Search code examples
cfilefile-writingdata-handling

Efficient Output Format for Huge Data Sets?


I have written a program that writes output to a file. The output is in 6-column, n-row format, and all values are double-precision float. It is very common in my code for n to become extremely large (1e20 or so) and, hence, the output data file also becomes extremely large.

I am currently storing everything in *.csv format, which obviously results in huge data files. Is there any more efficient way to store such values? Any new format of file or any new method that would decrease the file size significantly?

For clarification: The data does not need to be human readable, binary would do just fine. I will further process the data in the file to get some important parameters from the runs, probably the distance of travel, time of exit at a particular point etc. The code is actually an astrophysical simulation of moving particles and for about 1e10 particles for a million time steps each, it gets quite high for size.


Solution

  • When designing a file format you have to consider various things, like:

    a) Is there a chance that the file could have been corrupted, or maliciously tampered with (or is there any kind of confidentiality requirement)? The answer to this is almost always "yes". To guard against these things you need to consider some kind of checksum and/or encryption. You may also need to consider whether partial recovery is desirable (e.g. is it beneficial to split the file into multiple blocks/sections where each block has its own checksum/encryption, so that if 4 bytes in one block/section are corrupted you can still recover the majority of the data).

    b) Is there a portability concern? For example, if you store raw double values in the file will it create a problem on other computers that have a different binary format for "double"?

    c) For each type of value; what is the range that actually needs to be represented and what is the precision requirements? Typically software uses "larger and more precise" than necessary (often because its faster to select the next largest type the CPU supports); but for file formats this causes an unnecessary increase in file sizes. For a simple example; maybe you could convert a (64-bit) double into a 32-bit fixed point format and halve the space used while still achieving the range and precision that's actually needed.

    d) Are there "clever" ways to reduce the range and precision required for some of the values? For a simple example; maybe you have "starting value" and "ending value" which both do need 64 bits; but you could convert it into "starting value" and "difference" (so that "ending value" can be calculated as "starting value + difference") where "difference" values have less range and only needs 32 bits to store.

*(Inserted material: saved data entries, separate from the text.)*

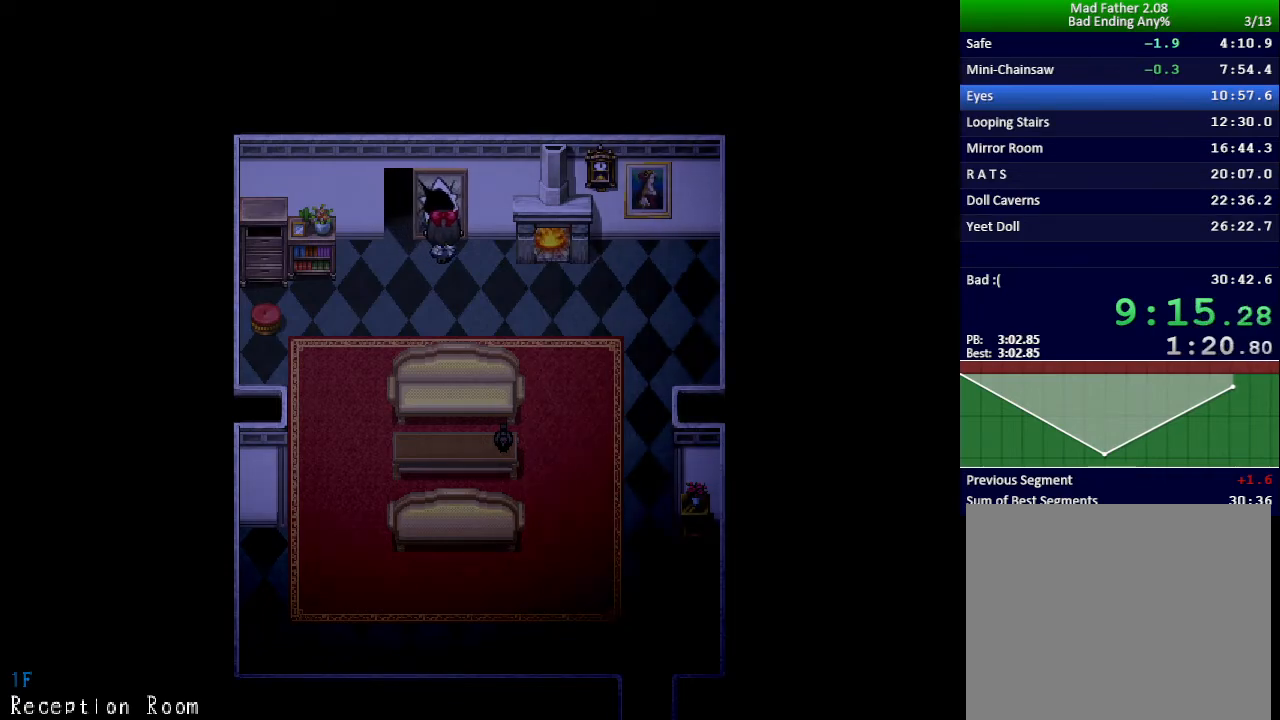
{"keys": [], "events": []}
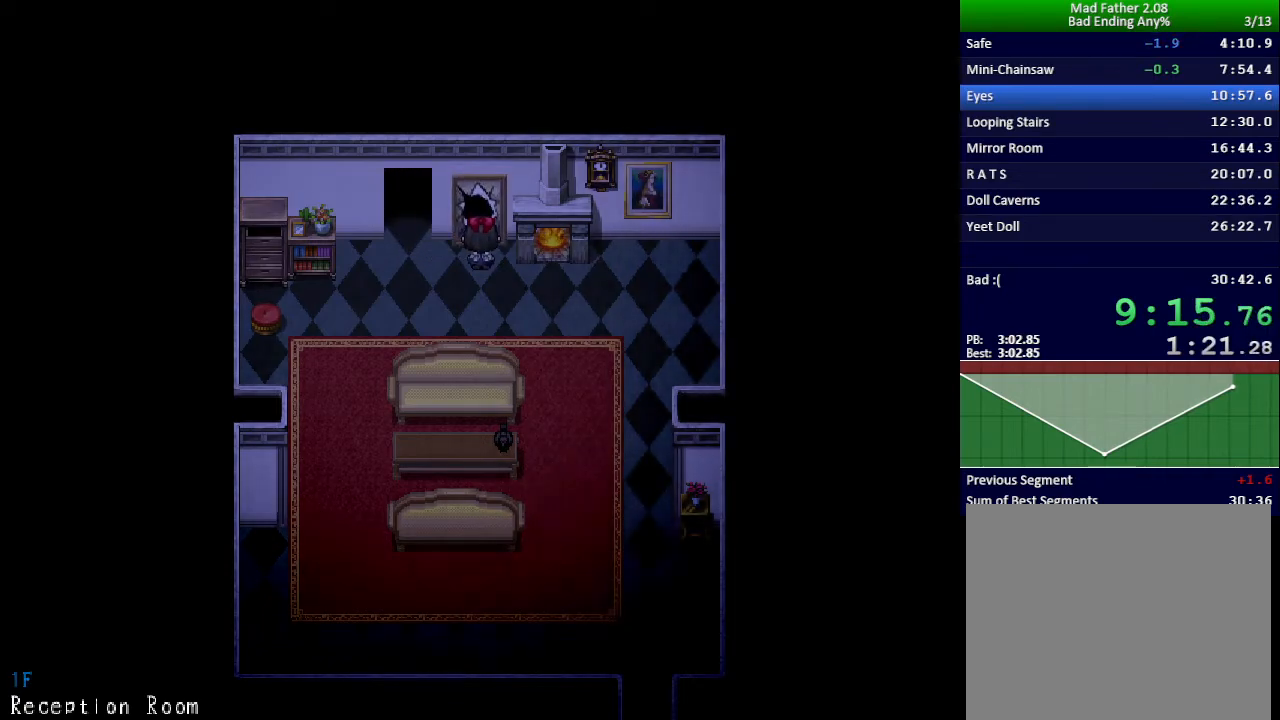
{"keys": [], "events": []}
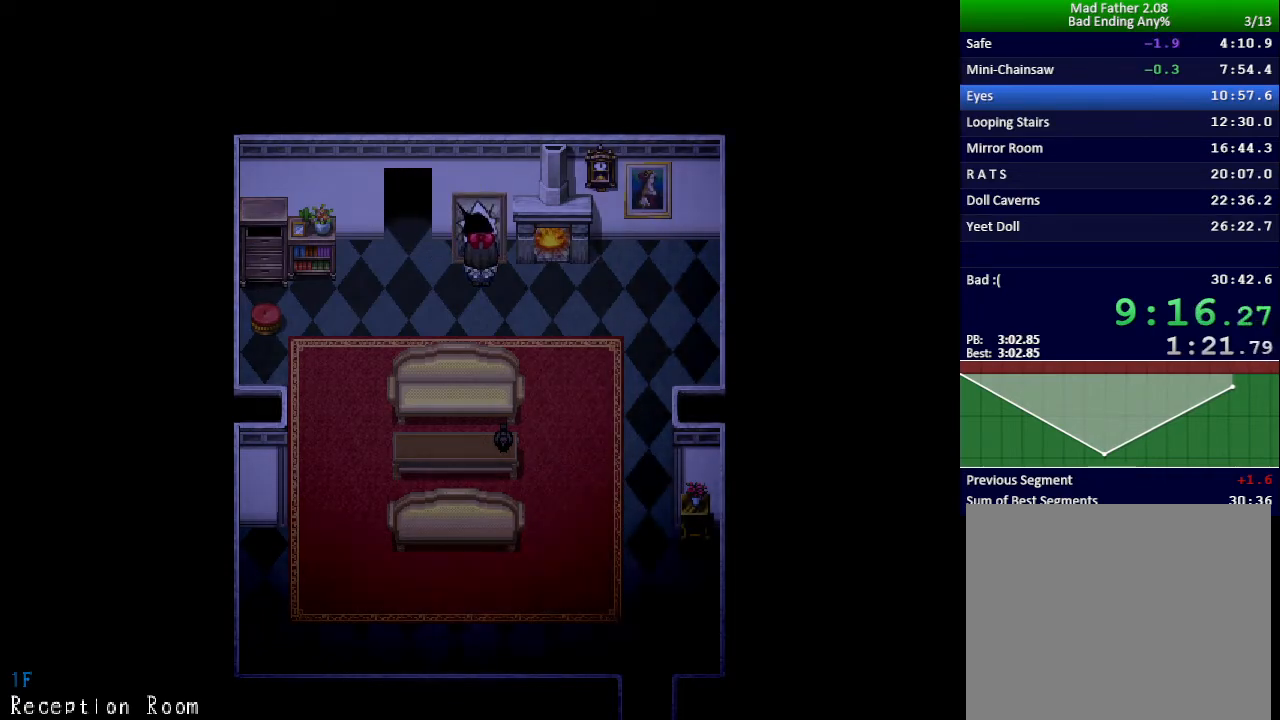
{"keys": [], "events": []}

    e) Is any kind of indexing beneficial? For a simple example; if the file might contain 1 million entries and you only want to find one, then you might be able to use the index to find the offset for the entry you want and only load that one entry (and avoid loading all 1 million entries).

    f) What other meta-data might you want? This can be things like a "magic signature" (so that software can check if a file is supposed to comply with the file format and the user didn't give your program the wrong type of file), a "file format version number" (so that the program can do "auto-update to new file format" or at least detect when the file uses an obsolete/deprecated file format that is no longer supported). It can also include information to identify things like who the author was, where the data came from, when the data was obtained, which program created/prepared the file, etc. Sometimes there is also optional data and flags to say if the optional data is/isn't included in the file. You might also want things like "number of entries" and "offset in file for each different area", etc.

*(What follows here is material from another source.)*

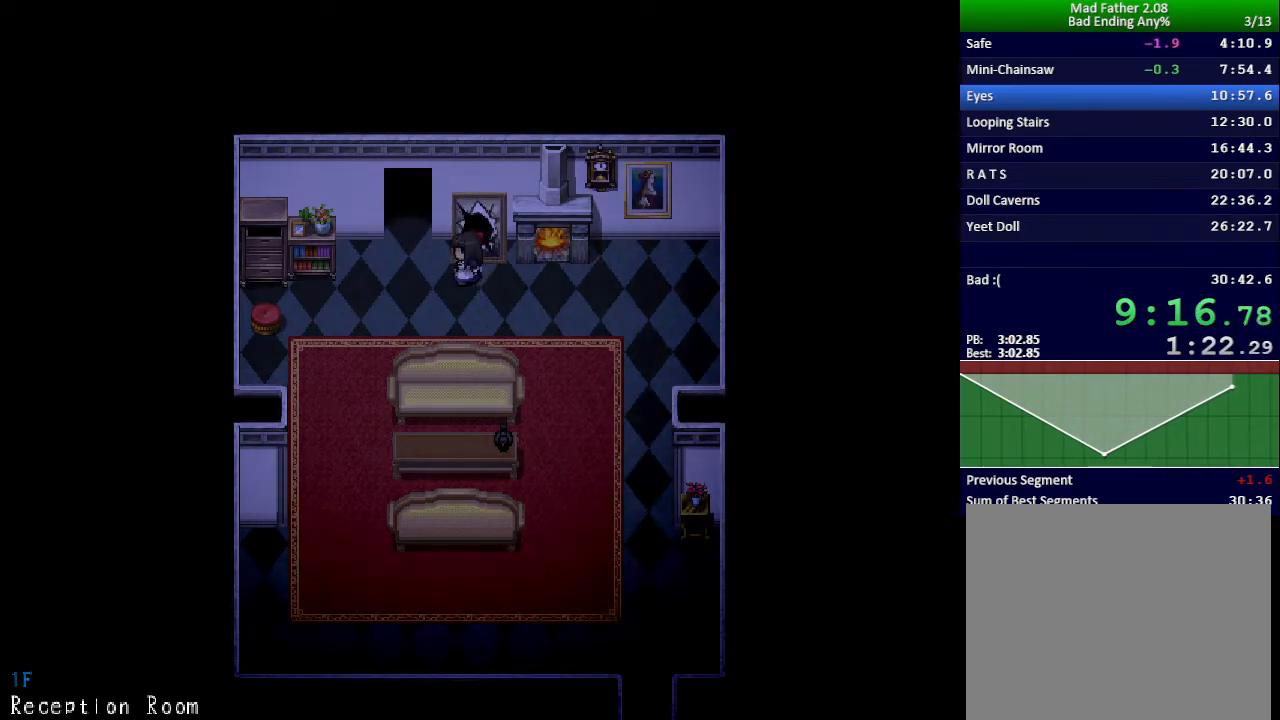
{"keys": ["up"], "events": [[284, "up", "down"]]}
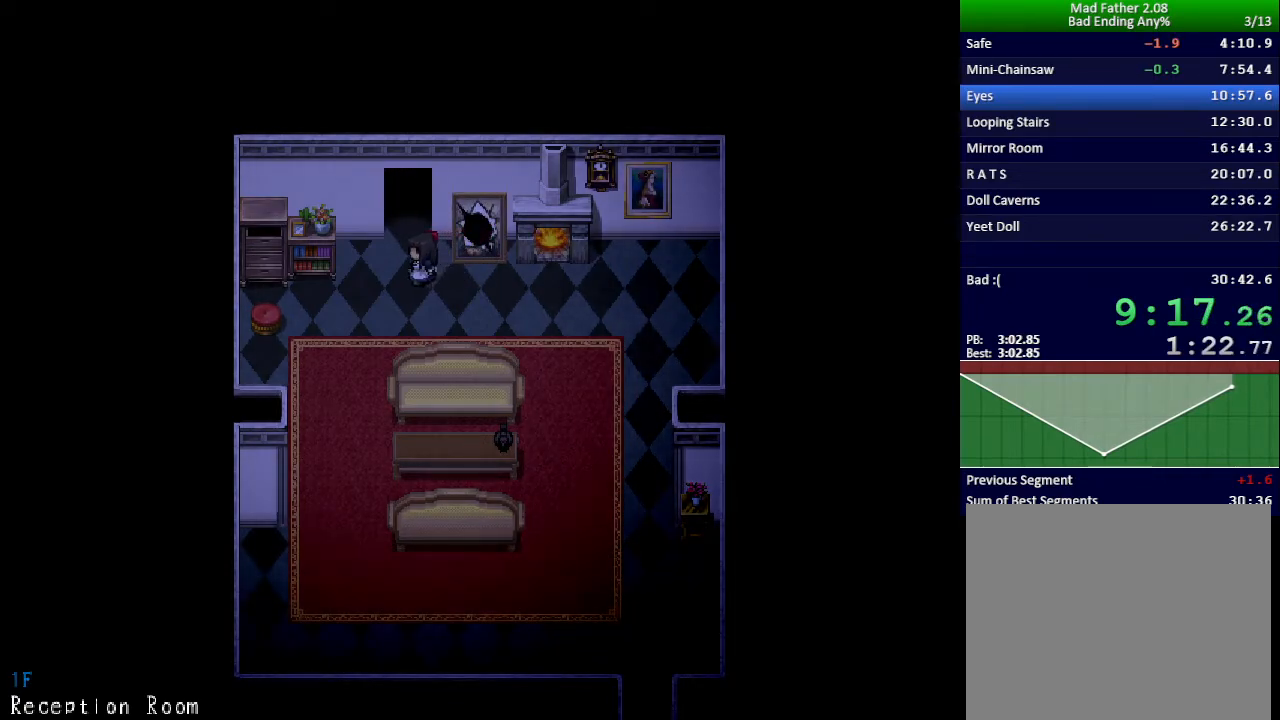
{"keys": ["up"], "events": []}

    g) What kind of allowances do you need to make for extensibility (and backward compatibility, and forward compatibility)? Typically people leave things like (e.g.) "reserved for future use" fields in headers so that they can add/change/extend the file format in future without breaking everything. Sometimes this is even more specific about what software should do when it sees values in reserved fields that it doesn't support - e.g. "reserved for future use, should be zero, if non-zero software should ignore this value" vs. "reserved for future use, should be zero, if non-zero (due to future use) software should generate an error and not use the file"

    h) Are any kind of compression techniques useful? For a simple example, if you have "6-columns, N-rows" with an index, and sometimes the data for 2 or more rows happens to be the same; then maybe you can only store one copy of the data for those rows and then use the index to figure out which row uses which data (a bit like "row[n] = unique_row_data[ index[n] ]").